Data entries
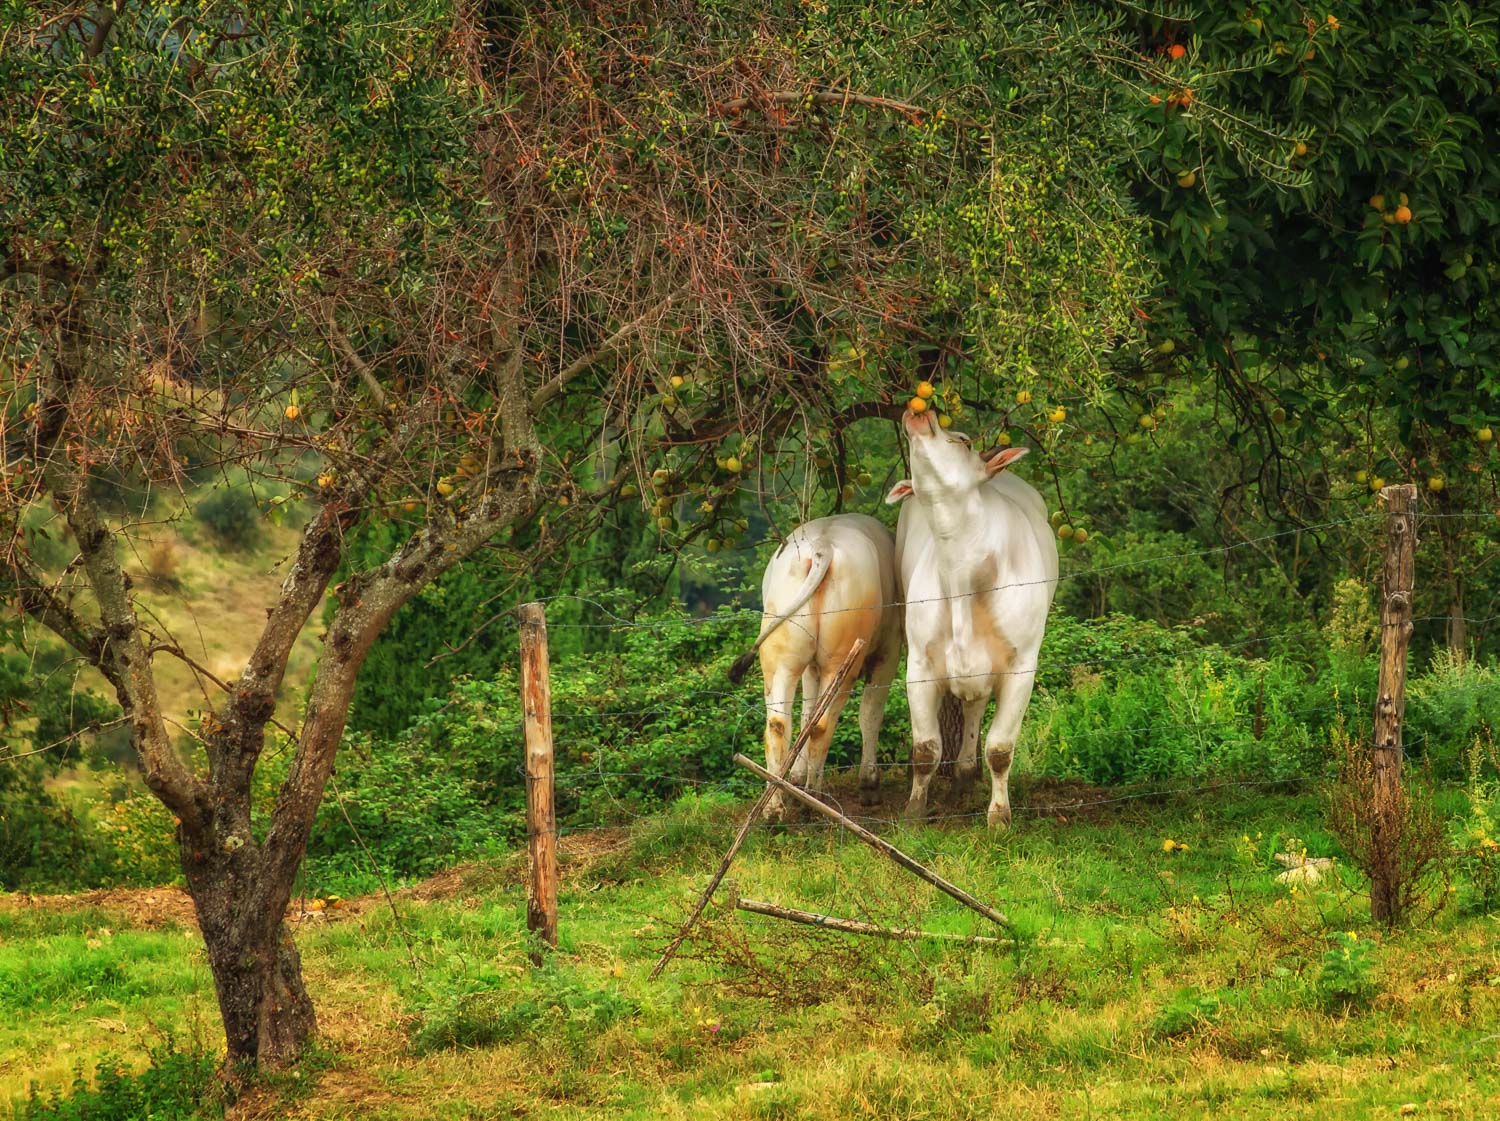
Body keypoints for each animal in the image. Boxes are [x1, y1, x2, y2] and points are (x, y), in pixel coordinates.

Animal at [729, 516, 900, 816]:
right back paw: (813, 797)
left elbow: (807, 711)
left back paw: (774, 807)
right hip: (843, 662)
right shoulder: (889, 651)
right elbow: (870, 714)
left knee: (778, 722)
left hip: (781, 654)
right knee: (822, 724)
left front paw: (796, 778)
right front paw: (869, 784)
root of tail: (824, 546)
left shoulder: (810, 667)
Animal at [882, 408, 1062, 828]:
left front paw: (999, 818)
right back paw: (962, 777)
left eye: (963, 441)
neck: (961, 571)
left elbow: (999, 749)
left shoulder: (1022, 667)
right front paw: (913, 812)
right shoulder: (919, 664)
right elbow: (925, 748)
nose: (921, 412)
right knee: (971, 709)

#### EXERCISE OBJECTIVE
Repeat only what runs from the line holding "left hip: (781, 654)" to the end of the data, keeping every line exactly as written, first and last included.

#### RESULT OF THE EXERCISE
left hip: (781, 654)
right knee: (822, 724)
left front paw: (796, 778)
right front paw: (869, 784)
root of tail: (824, 546)
left shoulder: (810, 667)
Animal at [882, 408, 1062, 828]:
left front paw: (999, 818)
right back paw: (962, 777)
left eye: (963, 441)
neck: (961, 571)
left elbow: (999, 749)
left shoulder: (1022, 667)
right front paw: (913, 812)
right shoulder: (919, 664)
right elbow: (925, 748)
nose: (921, 412)
right knee: (971, 709)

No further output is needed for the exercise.